If it’s Friday, it must be border security.
President Trump delivered a string of major coronavirus announcements during the past week as the White House news operation replaced weeks of mixed messaging with disciplined daily themes served up for an increasingly anxious public, according to administration insiders and crisis communications experts.
On Monday, a newly somber president introduced tough social-distancing guidelines. A day later, he announced details of a stimulus package, while Wednesday brought an appeal to wartime unity and a call for sacrifice. By Thursday, it was an effort to speed up approval of potential medicines, and Friday was border security.
A senior White House official said: “As the president’s policy priorities come online, there was more for the White House to communicate to the American people, and we’re doing it in a more organized and systematic way.”
For a staff that still grimaces at the memory of “infrastructure week,” a permanently postponed diary of big announcements about roads and similar things, it is the sort of joined-up strategy the staff thought would never be possible under a president who can blow up the day’s agenda with a 6 a.m. tweet.
This time, they say, the gravity of the moment has focused minds and kept Trump himself fully engaged in plotting a course through the crisis.
Announcements for Saturday and Monday have already been planned as part of an effort to demonstrate an administration at full steam. Price gouging is understood to be one of the problems to be addressed soon.
The approach has emerged since Trump’s son-in-law Jared Kushner joined the coronavirus effort and after the return of Hope Hicks, one the president’s most trusted advisers, to the White House.
The messaging has still not been perfect. The president has at times gotten ahead of his officials. On Wednesday, he announced on Twitter that the border with Canada would close to nonessential travel while the details were still being discussed.
And he at one point said that chloroquine would be available on prescription for COVID-19 patients when it must still undergo clinical trials.
But Jason Miller, a communications adviser on the president’s 2016 campaign, said it was no surprise the messaging took some time to coordinate. The world had been caught off guard by the pandemic, he said.
“In many ways, we are building the plane that is this response effort while we are in the air,” he said.
“It took them a little while to get on the same page and caught up to speed, but I think you see the synchronization and coordination that the task force is moving with right now, and I think they’re in a very good place.”
This week marked a stark change from the figure at the top who was criticized by public health officials for delivering optimistic messages even as the death toll grew around the world.
Barely three weeks ago, he claimed the number of cases in the United States would soon drop to zero. “It’s going to disappear,” he said two days later. “One day, it’s like a miracle.
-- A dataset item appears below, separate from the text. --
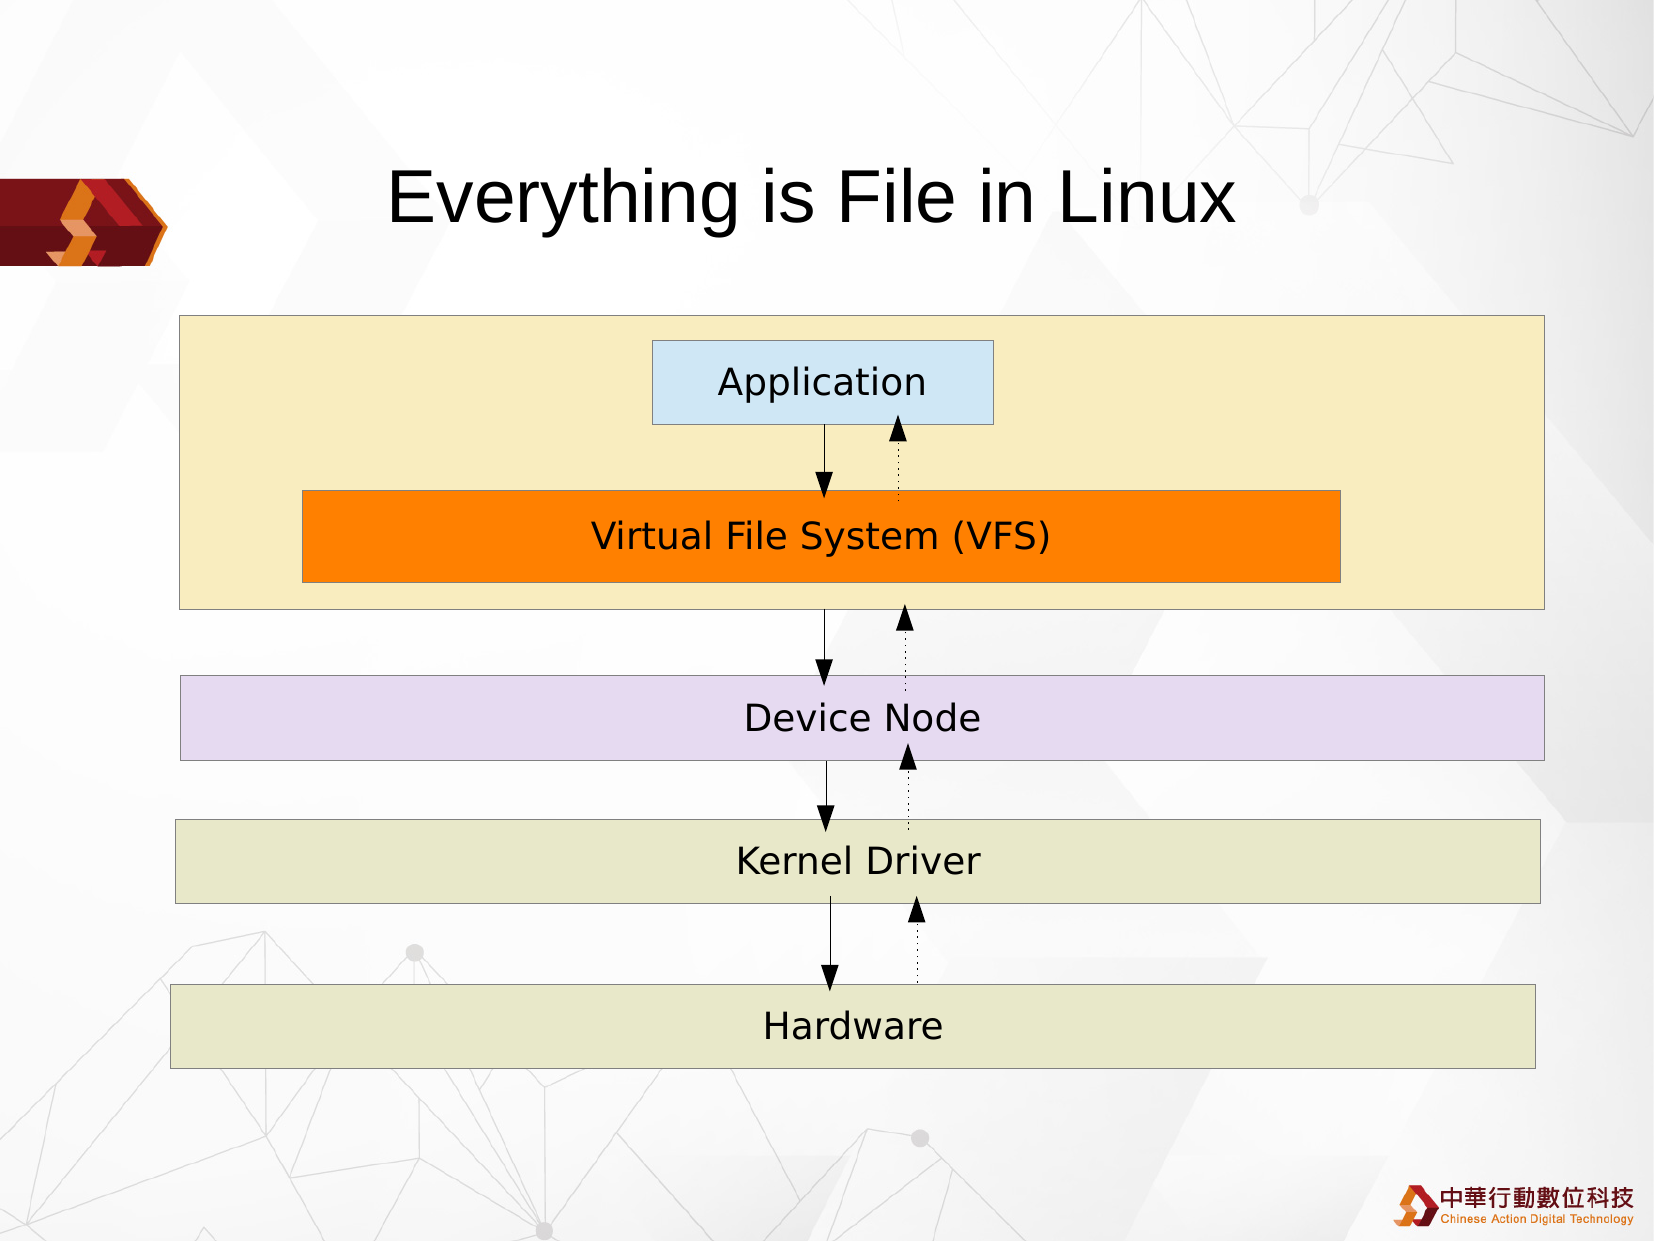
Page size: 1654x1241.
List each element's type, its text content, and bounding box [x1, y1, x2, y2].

It will disappear.”
Matthew Seeger, a crisis communication expert at Wayne State University, said Trump had fallen into a common error that risked undermining his credibility when things turned out differently.
“Overreassurance is a natural tendency of leaders in this circumstance,” he said. “They want to show that things are going well. They want to show they are making progress. It is a very dangerous tendency.”
However, he said the briefing room updates, with a wide range of experts on the podium and actions to announce, were a welcome improvement, even if the president was still prone to getting ahead of his experts. And some things, such as a row with a reporter on Friday, were never helpful, he said.
The moment came after an NBC reporter asked the president whether his tendency to put a positive spin on things was giving false hope to the public.
He said: “What do you say to Americans, who are watching you right now, who are scared?”
Trump replied: “I say that you are a terrible reporter, that’s what I say.”
Seeger said the exchange would do nothing to reassure a viewing public coping with uncertain times.
“It’s a pretty obvious question in many ways. Be prepared to give a response,” he said.